Rapport annuel 2024 de l’ANJ : Actions et résultats
L’Autorité nationale des jeux (ANJ) a publié, le 24 juin 2025, son rapport d’activité 2024. Ce document marque les cinq ans d’existence de l’institution et constitue un tournant dans sa régulation. Un cap clair à mi-parcours de sa stratégie 2024-2026 : moins de joueurs à risque, plus de responsabilité pour les opérateurs.
La réduction du jeu excessif comme priorité centrale
Depuis sa création en 2020, l’ANJ a engagé une approche qui mêle accompagnement et contrôle. Mais en 2024, l’urgence s’est intensifiée : le nombre d’inscrits au fichier des interdits volontaires a doublé en trois ans, atteignant désormais 85 000 personnes.

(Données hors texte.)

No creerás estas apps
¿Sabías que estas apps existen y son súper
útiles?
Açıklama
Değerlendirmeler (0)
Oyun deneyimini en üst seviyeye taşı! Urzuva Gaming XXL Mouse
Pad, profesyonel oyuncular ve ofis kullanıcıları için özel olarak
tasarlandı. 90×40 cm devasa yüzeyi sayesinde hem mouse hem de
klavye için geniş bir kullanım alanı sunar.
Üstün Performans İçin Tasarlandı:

Ce chiffre témoigne à la fois d’une meilleure sensibilisation… mais aussi d’un problème structurel persistant.
Pour Isabelle Falque-Pierrotin, présidente de l’ANJ, il est temps de passer d’un objectif d’intention à une obligation de résultats :
“Porté par un marché très dynamique que la digitalisation a favorisé, le jeu d’argent, qui n’est pas un produit comme les autres, est pourtant devenu un produit de consommation courante. L’objectif de réduction du jeu excessif fixé par l’ANJ doit maintenant se traduire par une obligation de résultats qui passe par la diminution du nombre de joueurs excessifs et de leur contribution aux revenus des opérateurs de jeux d’argent. Plus largement, la lutte contre l’addiction aux jeux d’argent nécessite de dépasser les considérations sectorielles et d’envisager la dimension plus globale et sociétale du phénomène qui concerne les opérateurs, les pouvoirs publics, le régulateur, les associations, les éducateurs, les parents, etc.”
Le plan stratégique 2024-2026 vise donc un changement de paradigme : faire évoluer le modèle économique du secteur pour le rendre moins dépendant des joueurs à risques.
Un encadrement juridique renforcé et validé
L’année 2024 a vu la consolidation juridique de l’action de l’ANJ. Deux décisions du Conseil d’État sont venues confirmer la légitimité de l’institution à encadrer l’offre de jeux et les stratégies promotionnelles des monopoles. Une victoire réglementaire qui lui confère un levier d’action supplémentaire pour influencer le comportement des opérateurs.
Une politique de sanctions plus ferme
L’ANJ ne se contente plus de recommandations : elle sanctionne. En 2024, neuf sanctions ont été prononcées, certaines allant jusqu’à 150 000 euros. Un cap a été franchi en janvier 2025, avec une amende publique de 800 000 euros liée à une affaire de jeu excessif. Un record, et un signal clair envoyé au marché.
L’offre illégale dans le viseur
Le régulateur s’est également attaqué avec plus de vigueur aux sites de jeux illégaux. L’année 2024 a été marquée par le blocage de 1 335 URL, l’émission de 231 actes administratifs, et l’activation de mesures de blocage financier. Des actions ciblées, car ces plateformes sont massivement fréquentées par des profils à risque. L’objectif est simple : assécher l’accès à une offre dangereuse et incontrôlée.
Un colloque au Sénat pour repenser l’action collective
L’ANJ ne souhaite pas agir seule. Le 27 juin 2025, elle organise au Sénat un colloque national consacré à l’addiction aux jeux d’argent. L’enjeu ? Dresser le bilan des obligations imposées depuis 2019 aux opérateurs en matière d’identification et d’accompagnement des joueurs excessifs.
Des acteurs venus d’horizons variés – politiques, associatifs, éducatifs, internationaux – y partageront leurs pratiques et visions. Le but est clair : réfléchir à une meilleure coordination entre tous les acteurs concernés et, si nécessaire, proposer une évolution du cadre réglementaire.
Une régulation en transformation
Si le premier cycle (2020-2023) a permis d’établir les bases d’une régulation moderne, le second (2024-2026) se veut plus ambitieux. Il s’agit désormais non seulement de réglementer, mais de transformer durablement l’écosystème du jeu d’argent.
Le défi est de taille : faire évoluer les logiques économiques d’un secteur où les revenus proviennent encore en grande partie des joueurs les plus actifs, souvent les plus vulnérables.